Tim penilai dari UNODC dipandu menyusuri daerah gundul yang dahulu pernah subur di Taman Nasional Sebangau oleh Bapak Dadang Riansyah, seorang petugas pemberdayaan masyarakat yang lahir dan besar di Kalimantan Tengah. Ia percaya bahwa kejahatan hutan dan pembalakan liar adalah masalah kultural, sosial dan politik.
"Besar di daerah ini, saya merasa bahwa penegak hukum terkesan memperbolehkan pembalakan liar - bahkan terkadang mereka bertindak sebagai mandor," jelasnya.
"Regulasi perkebunan yang sekarang berlaku menyebabkan praktik korupsi," ia berpendapat, menjelaskan bahwa sementara beberapa kabupaten memiliki peraturan lokal yang cukup baik, selalu ada masalah dengan pelaksana yang tidak kompeten - petugas yang mengeluarkan izin perambahan, polisi, jaksa, dan bahkan lembaga swadaya masyarakat lokal.

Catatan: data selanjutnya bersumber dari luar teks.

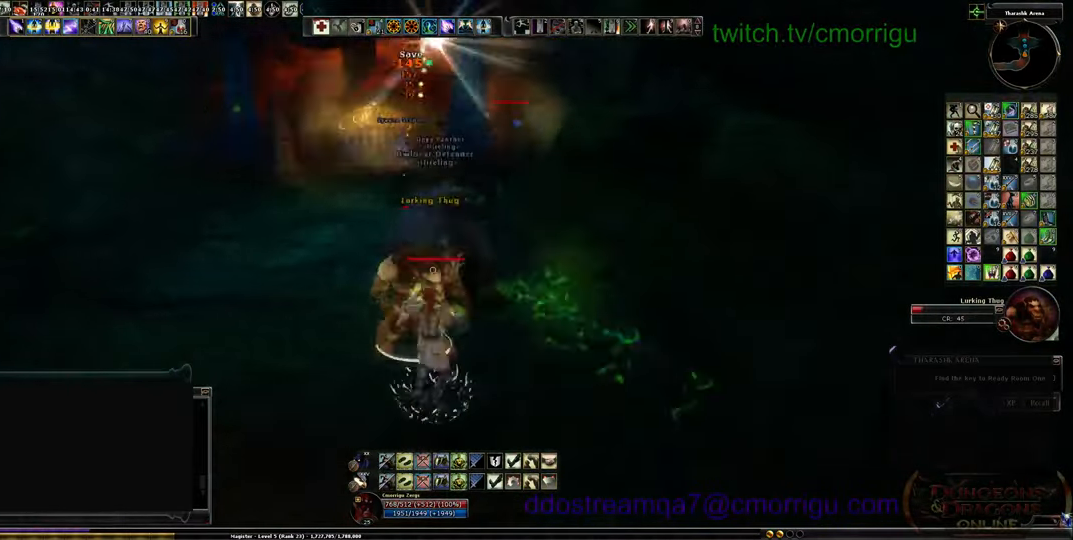
{"keys": ["a"], "events": []}
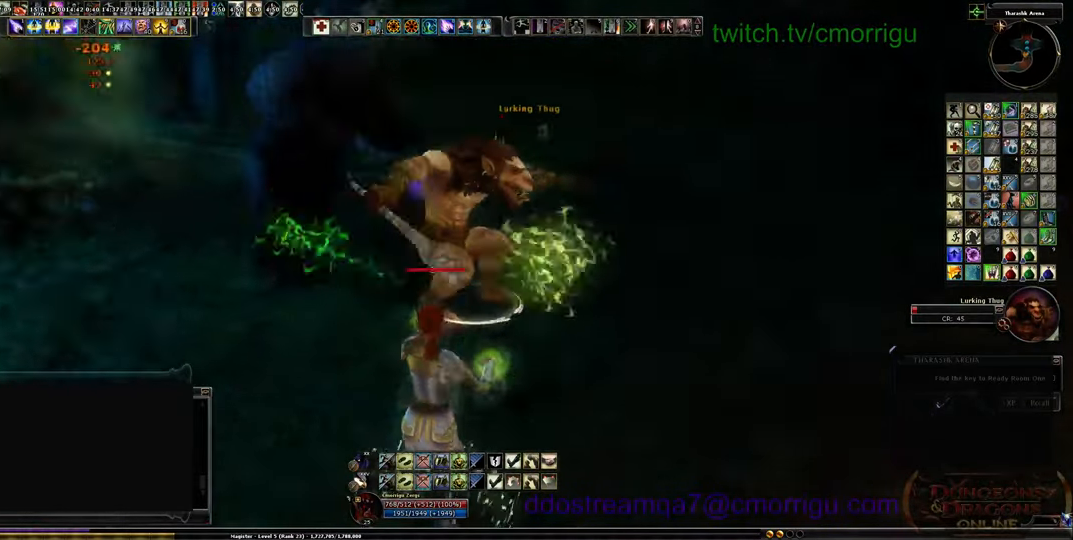
{"keys": ["a"], "events": []}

Perusahaan perkebunan kelapa sawit yang besar, menurut Bapak Dadang, pernah memaksakan kontrak pada penduduk desa dengan uang ganti rugi hanya 50.000 rupiah per hektar tanah dan menutup akses masyarakat ke sungai, sumber nafkah dan koneksi mereka ke dunia luar.
Proyek ini bertujuan untuk memperkuat Satuan Polisi Kehutanan Reaksi Cepat (SPORC), meningkatkan kapasitas jaksa dan hakim, dan dukungan bagi masyarakat sipil untuk menanggapi masalah pembalakan liar dan korupsi. Proyek ini juga bertujuan untuk melawan lingkungan yang memungkinkan terjadinya praktik korupsi melalui pembalakan ilegal di Indonesia dengan memperkuat kapasitas anti-korupsi pada lembaga-lembaga negara dan para pejabat hukum untuk menyelidiki, mengadili dan memutus kasus korupsi terkait dengan kejahatan kehutanan. Penggunaan rezim anti pencucian uang untuk mentarget gembong di balik kejahatan hutan adalah tujuan utama proyek ini.

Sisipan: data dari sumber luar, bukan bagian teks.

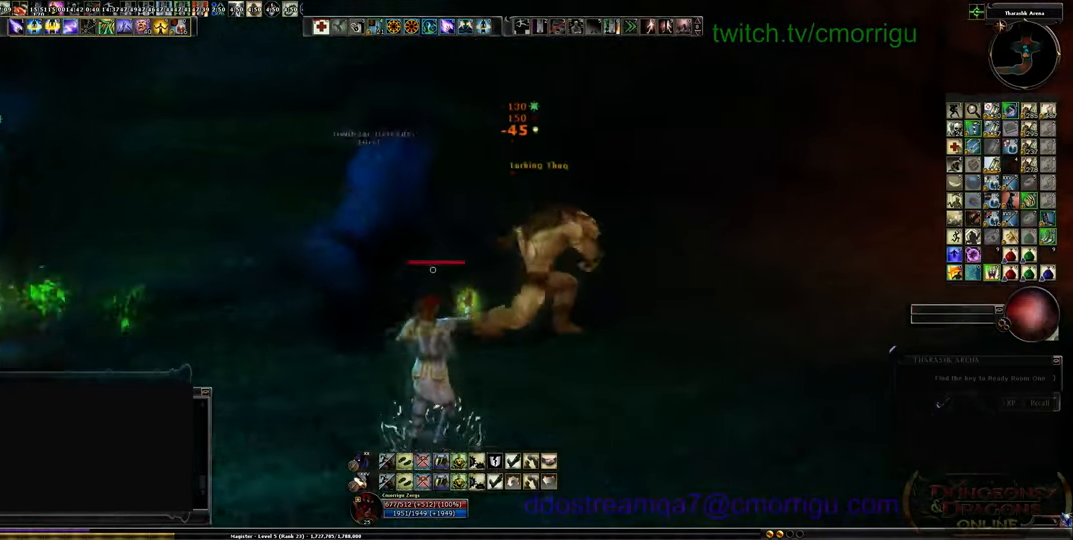
{"keys": ["s"], "events": [[166, "a", "up"], [500, "s", "down"]]}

"Masyarakat menginginkan seseorang di sisi mereka dan mereka ingin penghidupan yang berkelanjutan. Harapan saya adalah kebada pemerintah. Agar mereka menegakkan supremasi hukum dan memberikan keadilan kepada manajemen sumber daya alam. Mereka harus bersedia untuk berkolaborasi melibatkan masyarakat, sektor swasta dan bantuan internasional dengan efisien, "katanya.
Proyek ini didanai oleh Pemerintah Kerajaan Norwegia dan didukung oleh Kementerian Kehutanan, Komisi Pemberantasan Korupsi, Kepolisian Negara Republik Indonesia, Kejaksaan Agung dan Pusat Pelaporan dan Analisis Transaksi Keuangan.